WHAT TO DO: Rewrite the lines below as a numbered list, dropping blank lines. Leave the pictures out.

RECORDS PROVIDED:

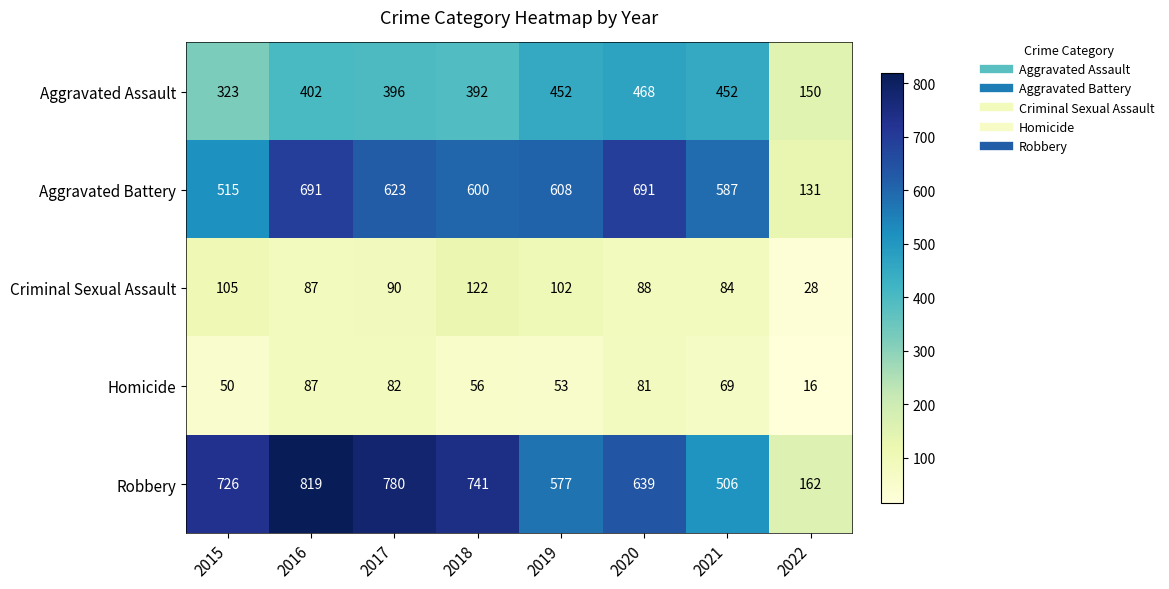

The Criminal Sexual Assault series shows 64 at 2019. True or false?

False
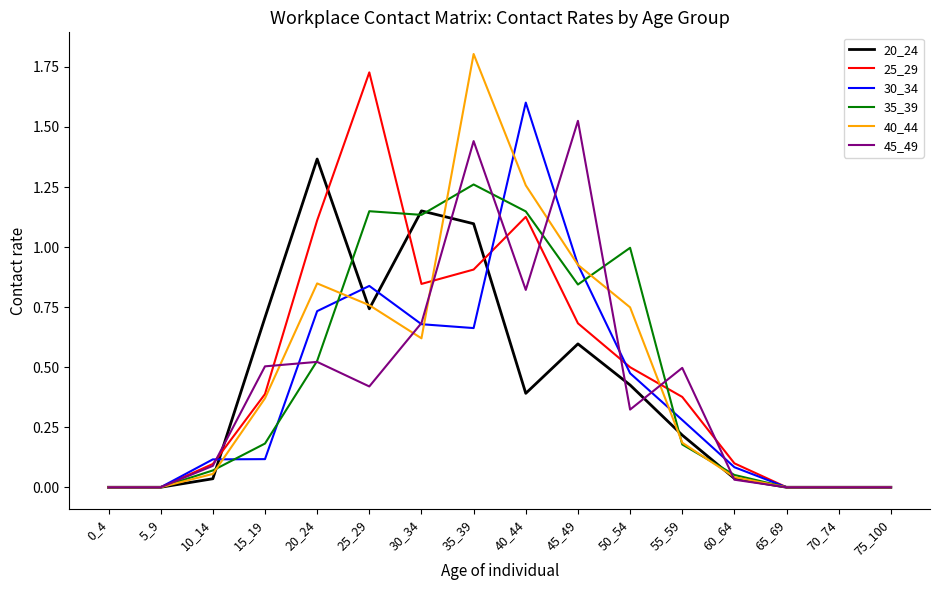

Is the value of 25_29 at 40_44 greater than the value of 35_39 at 10_14?

Yes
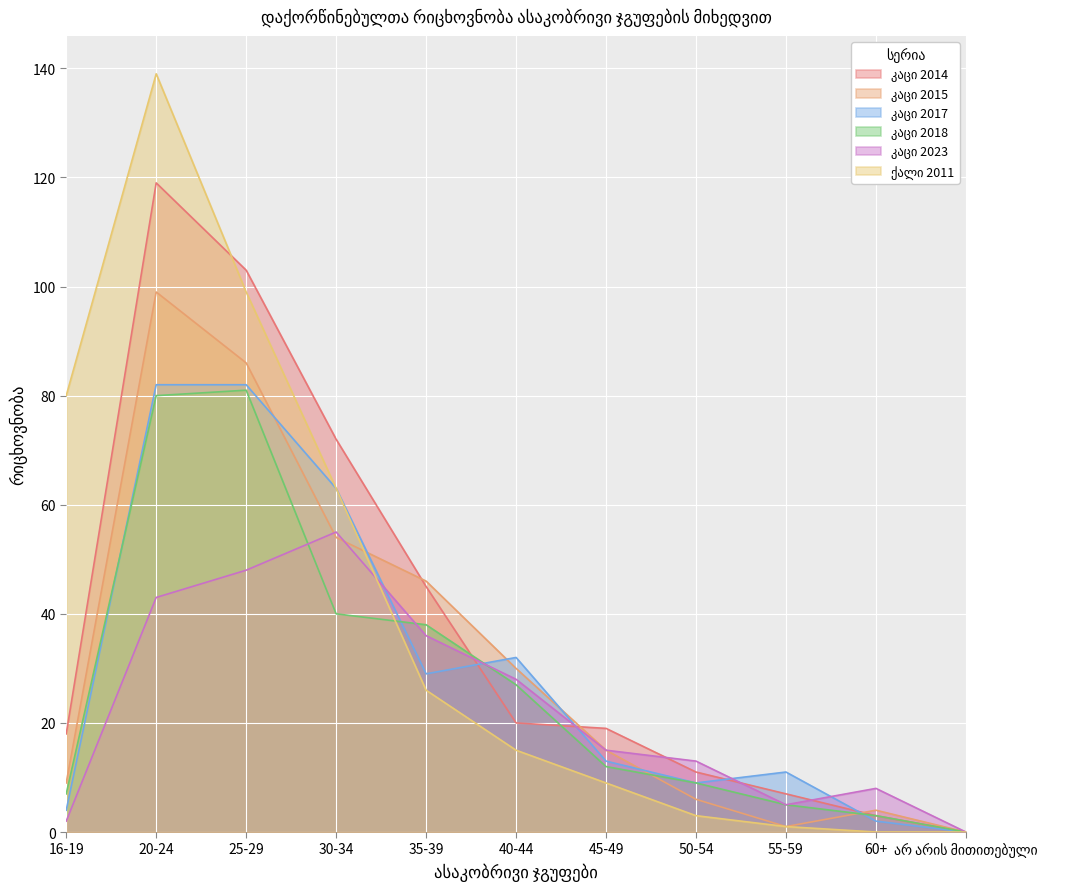

How many values in the კაცი 2014 series are below 19?

5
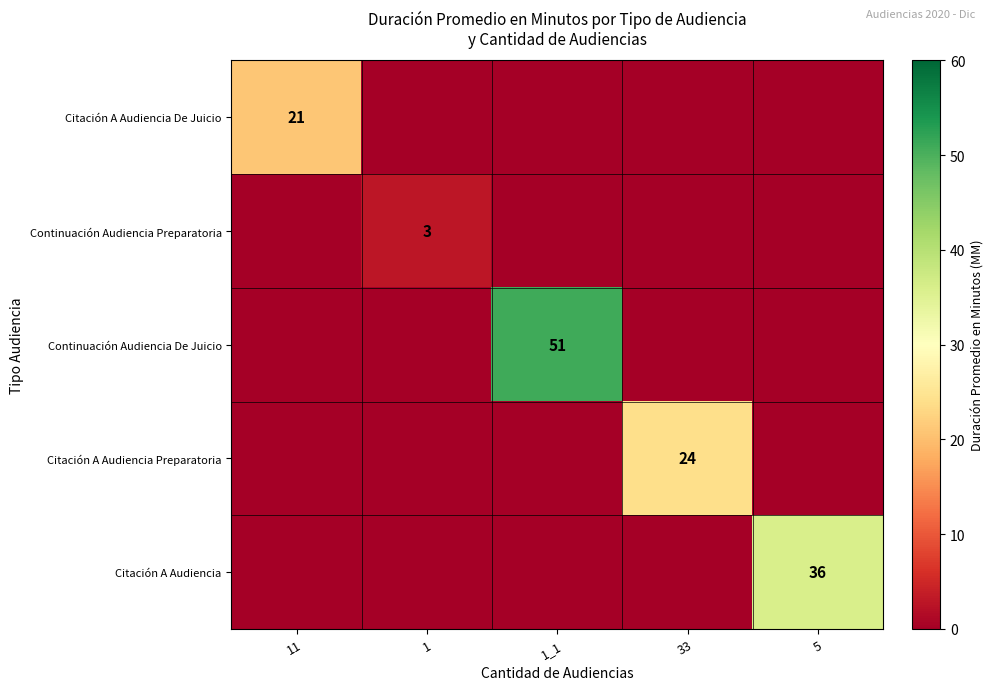

The value of Citación A Audiencia De Juicio at 11 is 7. True or false?

False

PROBLEM SOLUTION:
1. The Criminal Sexual Assault series shows 64 at 2019. True or false?
2. False
3. Is the value of 25_29 at 40_44 greater than the value of 35_39 at 10_14?
4. Yes
5. How many values in the კაცი 2014 series are below 19?
6. 5
7. The value of Citación A Audiencia De Juicio at 11 is 7. True or false?
8. False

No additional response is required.